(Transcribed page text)
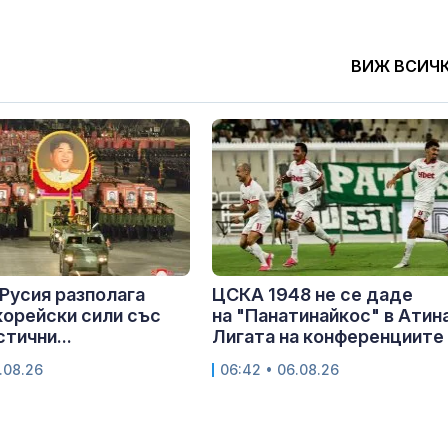
ВИЖ ВСИЧ
 Русия разполага
ЦСКА 1948 не се даде
орейски сили със
на "Панатинайкос" в Атина
тични...
Лигата на конференциите
.08.26
06:42 • 06.08.26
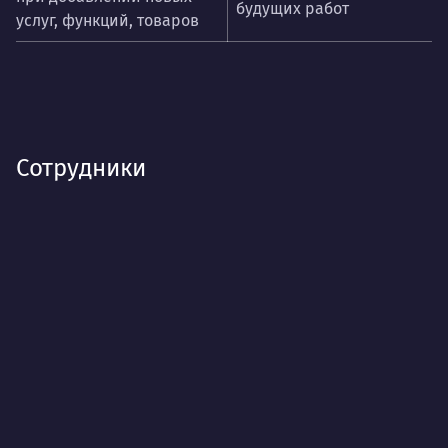
будущих работ
услуг, функций, товаров
Сотрудники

> _Work order_:
Reproduce every line of the material above exactly, and leave the pictures out of your answer.

> _Written solution_:
ВИЖ ВСИЧ
 Русия разполага
ЦСКА 1948 не се даде
орейски сили със
на "Панатинайкос" в Атина
тични...
Лигата на конференциите
.08.26
06:42 • 06.08.26
будущих работ
услуг, функций, товаров
Сотрудники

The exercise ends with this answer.